A good visual link enables you to communicate remotely to the fullest extent possible – visually and verbally. But the road to having the sufficient level of technology to achieve this has not been simple, since there have been a number of issues that have made things tricky. In the 1980s a breakthrough was made when developers used Integrated Services Digital Network (ISDN) digital telephony transmission networks to support compressed audio and visual transmissions, with some degree of success. In the 1990s, however, video conferencing founded on Internet Protocol (IP) became available, which represented a revolution in the industry. This is because among the implications was the fact that televisual communications on personal computers was now feasible, and the race to realise a widely available software solution had commenced.
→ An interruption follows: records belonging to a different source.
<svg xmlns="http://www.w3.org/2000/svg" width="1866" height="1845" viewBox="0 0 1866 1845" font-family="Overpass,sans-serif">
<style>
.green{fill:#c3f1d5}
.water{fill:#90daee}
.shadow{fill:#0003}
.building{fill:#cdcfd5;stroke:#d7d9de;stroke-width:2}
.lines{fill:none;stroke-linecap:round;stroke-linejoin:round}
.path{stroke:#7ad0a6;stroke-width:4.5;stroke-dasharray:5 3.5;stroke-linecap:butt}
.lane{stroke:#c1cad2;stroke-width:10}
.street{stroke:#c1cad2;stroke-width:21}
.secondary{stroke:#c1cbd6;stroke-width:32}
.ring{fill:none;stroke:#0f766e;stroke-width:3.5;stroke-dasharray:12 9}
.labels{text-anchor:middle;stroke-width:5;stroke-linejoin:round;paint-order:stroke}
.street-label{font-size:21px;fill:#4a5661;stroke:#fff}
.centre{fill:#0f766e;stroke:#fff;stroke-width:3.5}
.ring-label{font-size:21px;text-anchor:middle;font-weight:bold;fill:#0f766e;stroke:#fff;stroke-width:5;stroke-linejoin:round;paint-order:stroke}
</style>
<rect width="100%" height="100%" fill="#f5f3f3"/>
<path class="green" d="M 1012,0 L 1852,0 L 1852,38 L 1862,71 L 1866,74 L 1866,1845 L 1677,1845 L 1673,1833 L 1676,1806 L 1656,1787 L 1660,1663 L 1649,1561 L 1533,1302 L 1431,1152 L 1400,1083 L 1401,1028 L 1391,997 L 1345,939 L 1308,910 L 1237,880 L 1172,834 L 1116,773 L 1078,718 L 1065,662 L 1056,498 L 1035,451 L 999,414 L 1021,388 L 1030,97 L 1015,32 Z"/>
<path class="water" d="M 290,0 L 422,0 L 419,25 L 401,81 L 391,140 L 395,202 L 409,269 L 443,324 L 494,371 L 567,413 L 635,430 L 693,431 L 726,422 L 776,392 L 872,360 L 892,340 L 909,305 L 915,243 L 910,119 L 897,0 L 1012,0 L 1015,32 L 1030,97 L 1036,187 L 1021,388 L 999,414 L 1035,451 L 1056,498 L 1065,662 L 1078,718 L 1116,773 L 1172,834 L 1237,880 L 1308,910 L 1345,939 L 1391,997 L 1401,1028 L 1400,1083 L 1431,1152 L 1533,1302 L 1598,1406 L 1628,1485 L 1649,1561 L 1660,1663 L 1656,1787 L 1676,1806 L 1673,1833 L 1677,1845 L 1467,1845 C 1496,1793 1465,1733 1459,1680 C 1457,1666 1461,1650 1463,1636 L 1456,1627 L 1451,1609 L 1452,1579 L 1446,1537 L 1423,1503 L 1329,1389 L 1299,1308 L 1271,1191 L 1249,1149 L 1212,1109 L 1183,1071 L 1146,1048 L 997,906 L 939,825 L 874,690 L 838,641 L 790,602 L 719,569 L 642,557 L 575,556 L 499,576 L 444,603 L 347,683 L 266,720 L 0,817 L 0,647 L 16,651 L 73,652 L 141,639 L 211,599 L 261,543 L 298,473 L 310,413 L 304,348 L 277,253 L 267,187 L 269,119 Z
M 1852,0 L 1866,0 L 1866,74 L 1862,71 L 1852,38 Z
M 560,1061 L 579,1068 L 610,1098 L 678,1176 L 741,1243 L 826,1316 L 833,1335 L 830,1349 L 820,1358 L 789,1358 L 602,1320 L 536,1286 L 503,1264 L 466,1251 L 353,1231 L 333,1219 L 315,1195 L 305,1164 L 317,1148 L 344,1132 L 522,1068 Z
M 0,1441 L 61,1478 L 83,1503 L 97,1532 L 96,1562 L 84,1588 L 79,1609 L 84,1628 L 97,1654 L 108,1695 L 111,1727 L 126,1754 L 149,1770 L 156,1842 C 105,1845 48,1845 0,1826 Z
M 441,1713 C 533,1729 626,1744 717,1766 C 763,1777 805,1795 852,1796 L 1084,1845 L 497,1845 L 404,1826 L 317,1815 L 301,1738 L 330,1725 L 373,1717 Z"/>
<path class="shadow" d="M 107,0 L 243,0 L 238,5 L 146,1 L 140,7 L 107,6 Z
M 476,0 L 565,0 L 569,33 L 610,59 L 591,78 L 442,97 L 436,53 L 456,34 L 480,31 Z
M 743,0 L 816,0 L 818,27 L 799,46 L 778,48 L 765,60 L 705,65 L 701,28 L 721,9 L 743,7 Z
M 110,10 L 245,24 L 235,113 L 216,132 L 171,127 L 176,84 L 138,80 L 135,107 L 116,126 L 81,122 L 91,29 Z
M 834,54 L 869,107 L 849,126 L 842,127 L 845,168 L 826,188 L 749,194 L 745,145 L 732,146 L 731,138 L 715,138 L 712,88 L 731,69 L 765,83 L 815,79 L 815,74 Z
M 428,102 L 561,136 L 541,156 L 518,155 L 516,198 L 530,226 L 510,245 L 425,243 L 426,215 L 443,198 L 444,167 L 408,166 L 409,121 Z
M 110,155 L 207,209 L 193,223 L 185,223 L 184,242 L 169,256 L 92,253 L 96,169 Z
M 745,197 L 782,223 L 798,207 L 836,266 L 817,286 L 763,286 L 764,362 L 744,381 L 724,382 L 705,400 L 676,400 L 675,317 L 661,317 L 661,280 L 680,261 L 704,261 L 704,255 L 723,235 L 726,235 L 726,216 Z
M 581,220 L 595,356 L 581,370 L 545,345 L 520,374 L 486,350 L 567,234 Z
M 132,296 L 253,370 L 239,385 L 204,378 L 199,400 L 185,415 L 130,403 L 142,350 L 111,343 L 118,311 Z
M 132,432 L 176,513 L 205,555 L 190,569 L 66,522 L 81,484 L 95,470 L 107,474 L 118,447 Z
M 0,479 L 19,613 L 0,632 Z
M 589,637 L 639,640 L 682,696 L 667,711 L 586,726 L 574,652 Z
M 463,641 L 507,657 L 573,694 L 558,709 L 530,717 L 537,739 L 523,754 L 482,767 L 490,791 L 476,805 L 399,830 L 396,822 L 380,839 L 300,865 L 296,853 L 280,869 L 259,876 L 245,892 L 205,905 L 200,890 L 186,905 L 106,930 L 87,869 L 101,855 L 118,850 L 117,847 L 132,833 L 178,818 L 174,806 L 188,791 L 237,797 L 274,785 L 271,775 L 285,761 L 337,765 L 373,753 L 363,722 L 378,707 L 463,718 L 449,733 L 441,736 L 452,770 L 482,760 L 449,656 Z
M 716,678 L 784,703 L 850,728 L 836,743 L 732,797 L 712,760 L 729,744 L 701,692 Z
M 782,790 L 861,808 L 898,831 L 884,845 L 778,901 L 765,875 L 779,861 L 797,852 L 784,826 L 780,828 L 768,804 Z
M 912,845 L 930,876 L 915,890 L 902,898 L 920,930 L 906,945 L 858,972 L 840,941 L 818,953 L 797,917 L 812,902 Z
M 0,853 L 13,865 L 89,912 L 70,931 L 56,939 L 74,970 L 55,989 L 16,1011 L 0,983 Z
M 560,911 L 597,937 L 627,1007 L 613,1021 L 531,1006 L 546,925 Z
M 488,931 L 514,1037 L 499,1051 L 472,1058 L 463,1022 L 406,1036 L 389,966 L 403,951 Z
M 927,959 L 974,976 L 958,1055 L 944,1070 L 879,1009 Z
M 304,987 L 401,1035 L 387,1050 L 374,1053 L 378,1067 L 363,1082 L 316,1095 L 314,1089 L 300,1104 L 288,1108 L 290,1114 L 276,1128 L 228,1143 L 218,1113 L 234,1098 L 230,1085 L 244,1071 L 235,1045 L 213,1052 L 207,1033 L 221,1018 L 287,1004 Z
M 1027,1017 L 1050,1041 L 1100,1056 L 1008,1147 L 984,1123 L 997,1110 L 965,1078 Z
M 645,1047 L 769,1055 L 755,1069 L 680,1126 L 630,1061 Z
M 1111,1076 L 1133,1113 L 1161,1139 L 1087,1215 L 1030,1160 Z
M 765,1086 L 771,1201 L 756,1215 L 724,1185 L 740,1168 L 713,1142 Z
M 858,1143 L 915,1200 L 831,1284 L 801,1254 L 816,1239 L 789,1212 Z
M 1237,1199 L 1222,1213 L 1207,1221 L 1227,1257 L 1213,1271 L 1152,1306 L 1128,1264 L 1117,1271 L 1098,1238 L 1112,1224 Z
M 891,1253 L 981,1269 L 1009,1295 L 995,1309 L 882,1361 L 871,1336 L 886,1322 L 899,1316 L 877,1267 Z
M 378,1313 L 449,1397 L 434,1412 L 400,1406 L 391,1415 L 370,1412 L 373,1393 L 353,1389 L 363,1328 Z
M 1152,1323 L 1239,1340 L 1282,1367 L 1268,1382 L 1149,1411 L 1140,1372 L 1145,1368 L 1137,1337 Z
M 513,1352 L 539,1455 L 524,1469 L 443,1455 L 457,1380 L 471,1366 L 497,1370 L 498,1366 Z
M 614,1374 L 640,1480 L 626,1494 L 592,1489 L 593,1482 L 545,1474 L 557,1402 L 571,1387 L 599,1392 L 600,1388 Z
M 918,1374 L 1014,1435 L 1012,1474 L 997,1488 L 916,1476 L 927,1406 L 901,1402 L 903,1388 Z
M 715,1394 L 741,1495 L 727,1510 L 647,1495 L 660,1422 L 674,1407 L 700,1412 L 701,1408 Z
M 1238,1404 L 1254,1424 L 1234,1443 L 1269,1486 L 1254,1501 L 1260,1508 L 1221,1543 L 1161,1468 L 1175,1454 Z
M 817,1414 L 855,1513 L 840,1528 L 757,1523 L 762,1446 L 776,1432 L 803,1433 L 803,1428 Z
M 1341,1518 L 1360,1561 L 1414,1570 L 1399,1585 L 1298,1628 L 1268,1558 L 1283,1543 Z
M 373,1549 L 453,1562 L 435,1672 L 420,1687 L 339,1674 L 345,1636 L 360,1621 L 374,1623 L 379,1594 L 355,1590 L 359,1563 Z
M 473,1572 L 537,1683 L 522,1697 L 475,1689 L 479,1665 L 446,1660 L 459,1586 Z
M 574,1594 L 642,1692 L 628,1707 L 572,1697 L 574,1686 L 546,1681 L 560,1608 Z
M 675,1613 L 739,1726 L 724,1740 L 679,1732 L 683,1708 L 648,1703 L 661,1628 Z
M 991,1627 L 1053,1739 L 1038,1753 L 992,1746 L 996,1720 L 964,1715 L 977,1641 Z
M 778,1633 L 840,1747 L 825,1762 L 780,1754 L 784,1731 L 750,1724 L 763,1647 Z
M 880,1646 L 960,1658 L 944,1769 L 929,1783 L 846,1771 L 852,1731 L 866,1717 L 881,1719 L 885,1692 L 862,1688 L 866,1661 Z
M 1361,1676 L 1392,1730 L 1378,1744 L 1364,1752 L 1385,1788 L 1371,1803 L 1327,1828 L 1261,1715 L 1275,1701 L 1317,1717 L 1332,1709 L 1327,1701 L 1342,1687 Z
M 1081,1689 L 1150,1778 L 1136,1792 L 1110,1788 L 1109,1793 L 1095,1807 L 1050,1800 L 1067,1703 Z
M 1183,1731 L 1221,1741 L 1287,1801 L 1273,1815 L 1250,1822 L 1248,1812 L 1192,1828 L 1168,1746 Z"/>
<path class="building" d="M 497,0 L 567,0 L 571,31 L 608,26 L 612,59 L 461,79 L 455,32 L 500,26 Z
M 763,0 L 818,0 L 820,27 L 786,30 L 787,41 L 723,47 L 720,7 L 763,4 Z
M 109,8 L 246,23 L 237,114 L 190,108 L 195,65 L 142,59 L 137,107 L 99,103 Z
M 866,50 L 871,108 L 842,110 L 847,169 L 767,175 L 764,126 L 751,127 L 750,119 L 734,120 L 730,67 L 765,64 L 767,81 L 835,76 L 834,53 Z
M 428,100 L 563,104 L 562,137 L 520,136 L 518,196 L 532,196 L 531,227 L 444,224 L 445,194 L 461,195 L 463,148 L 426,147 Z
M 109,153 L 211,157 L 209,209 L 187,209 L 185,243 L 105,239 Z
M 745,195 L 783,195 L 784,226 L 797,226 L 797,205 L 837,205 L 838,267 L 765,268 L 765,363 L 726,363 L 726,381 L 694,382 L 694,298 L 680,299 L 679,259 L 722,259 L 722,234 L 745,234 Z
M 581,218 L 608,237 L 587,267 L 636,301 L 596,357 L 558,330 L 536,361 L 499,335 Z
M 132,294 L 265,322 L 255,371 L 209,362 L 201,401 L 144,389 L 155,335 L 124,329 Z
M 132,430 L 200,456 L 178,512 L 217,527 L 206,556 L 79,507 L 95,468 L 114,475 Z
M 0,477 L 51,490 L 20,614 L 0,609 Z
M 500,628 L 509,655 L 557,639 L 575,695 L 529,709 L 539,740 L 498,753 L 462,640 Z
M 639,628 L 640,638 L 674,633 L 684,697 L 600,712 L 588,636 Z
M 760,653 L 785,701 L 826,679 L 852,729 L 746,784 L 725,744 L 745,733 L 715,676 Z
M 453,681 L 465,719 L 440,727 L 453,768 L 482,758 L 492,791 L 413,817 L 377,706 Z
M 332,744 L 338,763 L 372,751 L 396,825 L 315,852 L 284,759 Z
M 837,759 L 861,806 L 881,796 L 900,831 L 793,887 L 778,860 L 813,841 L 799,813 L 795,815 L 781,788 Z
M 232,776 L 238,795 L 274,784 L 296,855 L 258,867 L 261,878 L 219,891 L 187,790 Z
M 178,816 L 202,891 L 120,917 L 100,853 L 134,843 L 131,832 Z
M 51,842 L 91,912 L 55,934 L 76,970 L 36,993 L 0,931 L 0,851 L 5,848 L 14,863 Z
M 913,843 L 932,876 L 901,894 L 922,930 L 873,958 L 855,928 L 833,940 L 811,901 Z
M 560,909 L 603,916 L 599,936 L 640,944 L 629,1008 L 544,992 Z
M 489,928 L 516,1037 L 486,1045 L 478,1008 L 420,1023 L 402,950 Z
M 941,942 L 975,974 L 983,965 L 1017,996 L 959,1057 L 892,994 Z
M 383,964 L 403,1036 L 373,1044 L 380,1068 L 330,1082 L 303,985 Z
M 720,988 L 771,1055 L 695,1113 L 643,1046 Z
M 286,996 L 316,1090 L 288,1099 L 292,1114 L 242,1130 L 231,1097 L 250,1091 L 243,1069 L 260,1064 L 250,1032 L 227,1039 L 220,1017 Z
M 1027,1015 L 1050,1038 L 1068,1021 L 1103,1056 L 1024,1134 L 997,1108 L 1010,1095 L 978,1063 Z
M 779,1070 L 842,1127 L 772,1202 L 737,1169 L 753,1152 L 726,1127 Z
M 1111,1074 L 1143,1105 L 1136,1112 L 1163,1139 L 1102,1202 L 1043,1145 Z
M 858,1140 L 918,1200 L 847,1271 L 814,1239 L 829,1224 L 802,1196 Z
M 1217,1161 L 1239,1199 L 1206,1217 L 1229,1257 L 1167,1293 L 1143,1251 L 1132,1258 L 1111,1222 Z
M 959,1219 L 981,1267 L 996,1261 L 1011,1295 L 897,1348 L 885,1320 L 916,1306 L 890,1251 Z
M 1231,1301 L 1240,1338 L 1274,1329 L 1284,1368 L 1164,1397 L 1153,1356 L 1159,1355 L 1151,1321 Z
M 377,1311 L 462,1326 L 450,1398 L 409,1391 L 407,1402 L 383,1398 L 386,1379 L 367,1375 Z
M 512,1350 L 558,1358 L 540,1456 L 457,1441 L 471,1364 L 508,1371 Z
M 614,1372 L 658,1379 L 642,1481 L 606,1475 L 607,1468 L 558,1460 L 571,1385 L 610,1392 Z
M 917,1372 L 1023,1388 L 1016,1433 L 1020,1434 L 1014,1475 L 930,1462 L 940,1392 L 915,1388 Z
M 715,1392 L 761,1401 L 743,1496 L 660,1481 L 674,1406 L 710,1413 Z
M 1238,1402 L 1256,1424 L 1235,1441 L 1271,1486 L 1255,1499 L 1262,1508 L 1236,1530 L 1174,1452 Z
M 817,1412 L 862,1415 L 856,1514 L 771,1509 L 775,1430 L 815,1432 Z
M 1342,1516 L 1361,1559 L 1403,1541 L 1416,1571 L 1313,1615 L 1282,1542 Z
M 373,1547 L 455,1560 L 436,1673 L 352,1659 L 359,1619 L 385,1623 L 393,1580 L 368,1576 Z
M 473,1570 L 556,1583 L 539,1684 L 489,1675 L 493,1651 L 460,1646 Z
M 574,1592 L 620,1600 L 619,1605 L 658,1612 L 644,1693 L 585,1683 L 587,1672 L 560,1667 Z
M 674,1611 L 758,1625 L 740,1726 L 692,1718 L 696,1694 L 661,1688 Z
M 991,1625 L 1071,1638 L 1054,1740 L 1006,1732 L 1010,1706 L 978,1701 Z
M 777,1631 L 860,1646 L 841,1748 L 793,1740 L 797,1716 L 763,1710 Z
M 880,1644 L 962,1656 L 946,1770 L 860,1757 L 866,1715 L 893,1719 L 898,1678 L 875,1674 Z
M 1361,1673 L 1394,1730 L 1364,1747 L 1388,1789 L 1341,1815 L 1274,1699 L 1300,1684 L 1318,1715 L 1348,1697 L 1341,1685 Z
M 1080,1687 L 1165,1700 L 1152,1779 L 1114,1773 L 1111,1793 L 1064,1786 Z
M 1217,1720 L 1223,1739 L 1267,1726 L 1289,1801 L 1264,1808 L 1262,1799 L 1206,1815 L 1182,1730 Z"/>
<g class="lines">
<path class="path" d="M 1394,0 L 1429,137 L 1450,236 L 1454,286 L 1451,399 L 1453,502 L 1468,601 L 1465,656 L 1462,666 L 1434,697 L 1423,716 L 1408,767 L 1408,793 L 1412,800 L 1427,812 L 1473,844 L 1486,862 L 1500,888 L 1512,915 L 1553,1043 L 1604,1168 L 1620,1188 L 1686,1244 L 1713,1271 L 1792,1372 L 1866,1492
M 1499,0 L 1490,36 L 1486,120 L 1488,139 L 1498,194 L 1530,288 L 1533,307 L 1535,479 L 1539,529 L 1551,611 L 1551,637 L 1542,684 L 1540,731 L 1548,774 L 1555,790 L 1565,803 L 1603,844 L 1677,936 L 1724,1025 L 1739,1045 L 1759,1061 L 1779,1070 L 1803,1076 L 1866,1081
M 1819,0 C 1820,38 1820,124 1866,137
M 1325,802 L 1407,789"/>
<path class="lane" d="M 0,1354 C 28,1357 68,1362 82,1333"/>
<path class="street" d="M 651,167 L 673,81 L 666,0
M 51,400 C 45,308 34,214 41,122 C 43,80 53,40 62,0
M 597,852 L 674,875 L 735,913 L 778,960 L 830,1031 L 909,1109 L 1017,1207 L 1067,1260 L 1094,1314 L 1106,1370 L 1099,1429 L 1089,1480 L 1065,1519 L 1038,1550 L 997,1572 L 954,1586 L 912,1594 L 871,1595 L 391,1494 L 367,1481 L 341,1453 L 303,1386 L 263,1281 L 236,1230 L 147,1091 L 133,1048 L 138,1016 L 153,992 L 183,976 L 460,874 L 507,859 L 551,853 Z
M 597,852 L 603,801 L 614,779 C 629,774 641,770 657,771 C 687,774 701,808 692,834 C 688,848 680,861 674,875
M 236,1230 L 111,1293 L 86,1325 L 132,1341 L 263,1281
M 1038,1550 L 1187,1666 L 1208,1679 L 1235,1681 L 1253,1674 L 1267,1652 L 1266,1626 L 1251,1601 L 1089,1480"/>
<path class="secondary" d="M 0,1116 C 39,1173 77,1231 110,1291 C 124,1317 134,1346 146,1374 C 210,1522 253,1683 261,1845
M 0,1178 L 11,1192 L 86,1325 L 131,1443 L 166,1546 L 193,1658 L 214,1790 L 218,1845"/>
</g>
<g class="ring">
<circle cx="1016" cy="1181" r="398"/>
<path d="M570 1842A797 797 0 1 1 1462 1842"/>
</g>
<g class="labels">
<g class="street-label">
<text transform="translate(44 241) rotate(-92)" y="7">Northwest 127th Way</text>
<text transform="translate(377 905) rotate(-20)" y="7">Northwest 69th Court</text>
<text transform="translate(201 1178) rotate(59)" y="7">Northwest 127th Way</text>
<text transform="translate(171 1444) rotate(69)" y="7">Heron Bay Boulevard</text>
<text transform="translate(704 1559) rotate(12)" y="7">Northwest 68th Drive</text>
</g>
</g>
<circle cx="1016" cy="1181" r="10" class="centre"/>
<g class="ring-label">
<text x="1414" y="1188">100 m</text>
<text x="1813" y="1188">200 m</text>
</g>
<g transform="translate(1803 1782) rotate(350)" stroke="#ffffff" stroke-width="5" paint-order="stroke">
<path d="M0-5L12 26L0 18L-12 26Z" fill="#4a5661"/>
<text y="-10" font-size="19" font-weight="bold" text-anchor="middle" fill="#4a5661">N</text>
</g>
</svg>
Nowadays, audio visual conferencing solutions are available left, right and centre, from the free, albeit relatively low quality, Skype and iChat webcam plugin services to high-end telepresence video conferencing firms supplying large multi-national companies. A huge range of solutions are available, and can be catered to the individual needs of any business. video conferencing is said to be the way forward for remote communications in the future, so some communications companies are competing to stay on top of the game as far as the technology is concerned. In an age where almost everybody in the western world already seems to have mobile telephones, it seems only a matter of time before we are all communicating with mobile video technology as well.